When you reach the line containing "Other Questions" in the data below, begin returning lines exactly as written, and stop once the line containing "And they should" has been returned.

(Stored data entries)

[Start of Attachment]

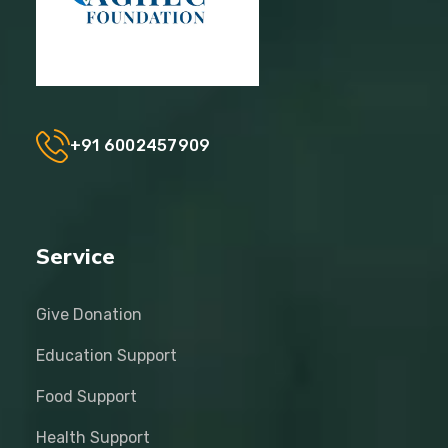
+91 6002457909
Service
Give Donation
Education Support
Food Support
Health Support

[End of Attachment]
[Start of Attachment]

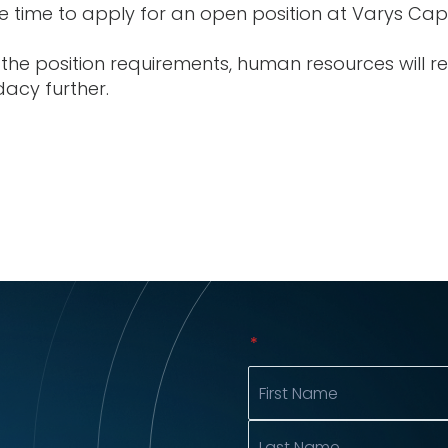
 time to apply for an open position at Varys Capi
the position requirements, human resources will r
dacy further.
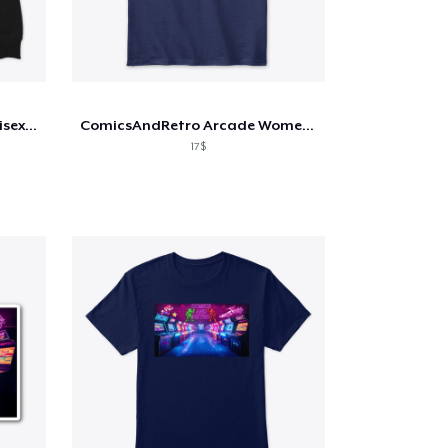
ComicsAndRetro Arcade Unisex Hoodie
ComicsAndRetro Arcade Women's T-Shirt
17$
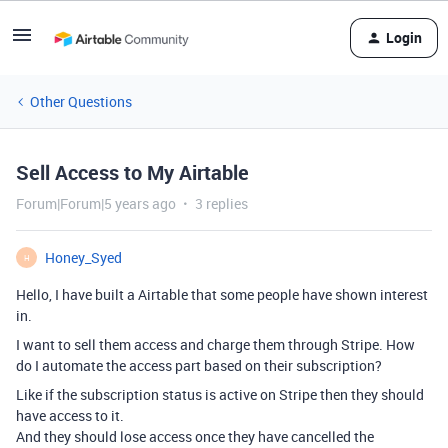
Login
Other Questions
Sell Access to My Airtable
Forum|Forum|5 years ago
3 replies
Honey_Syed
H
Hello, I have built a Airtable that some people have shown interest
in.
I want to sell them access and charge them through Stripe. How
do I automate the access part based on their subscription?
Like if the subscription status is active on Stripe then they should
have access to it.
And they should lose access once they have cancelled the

[End of Attachment]

* Solution to the problem *
Other Questions
Sell Access to My Airtable
Forum|Forum|5 years ago
3 replies
Honey_Syed
H
Hello, I have built a Airtable that some people have shown interest
in.
I want to sell them access and charge them through Stripe. How
do I automate the access part based on their subscription?
Like if the subscription status is active on Stripe then they should
have access to it.
And they should lose access once they have cancelled the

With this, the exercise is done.